Woody Allen’s new film Blue Jasmine unfolds as a riches-to-rags story about a socialite in the lap of luxury whose husband turns out to be a criminal. Cate Blanchett plays the title role of Jasmine, a neurotic woman who falls apart as her wealth vanishes overnight before she is forced to move in with her sister in San Francisco. The film carefully interweaves the past and the present. Flashbacks reveal what life was like for Jasmine before her world crumbled beneath her feet.
Owning every scene, Blanchett infuses Jasmine with subtle depth and complexity, a woman who finds herself at an emotional and mental dead end. She becomes increasingly naive about the world, unable and unwilling to materialize any skills necessary for a job. She wants to pursue an online degree in interior design so she decides she must first take a class on how to use a computer. Her new plans fall apart when a wealthy widower quickly sweeps her off her feet. It soon becomes clear that Jasmine wants to be a success without doing anything at all.
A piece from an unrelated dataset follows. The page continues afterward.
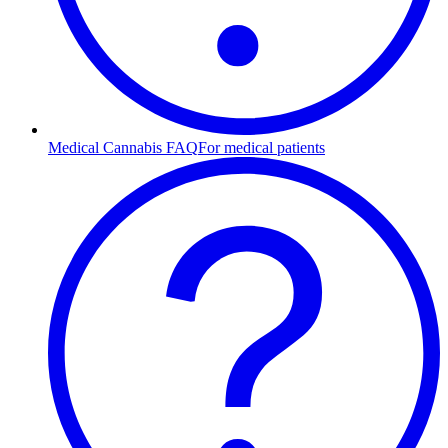
Medical Cannabis FAQ
For medical patients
There are many striking similarities between Blue Jasmine and Tennessee William’s play A Streetcar Named Desire. Jasmine becomes a modern day version of Blanche, the southern bell who finds herself in a state of complete paranoia and confusion. Both women are so disillusioned by the real world to the point where the prospect of self-sufficiency seems completely unattainable. Each character chooses to paint their own reality as they see fit to the point where they become their own worst enemy, building a new life based on lust and deceit.
Throughout the film, Jasmine tries to disown any shred of blame or responsibility for her actions. In the wake of the Bernie Madoff scandal, the character feels so convincing as if she were plucked right out of the Upper East Side. Jasmine embodies the nation’s growing sense of fear and regret as the top one percent devours the rest of the population. Our heroine resists these feelings of shame by reliving the past, fueled by an unrelenting urge to reclaim her glory. However disreputable or cruel Jasmine may seem by the end of the story, she emerges as one of the finest female protagonists of recent cinematic history, filled with unbearable heartache and moral ambiguity.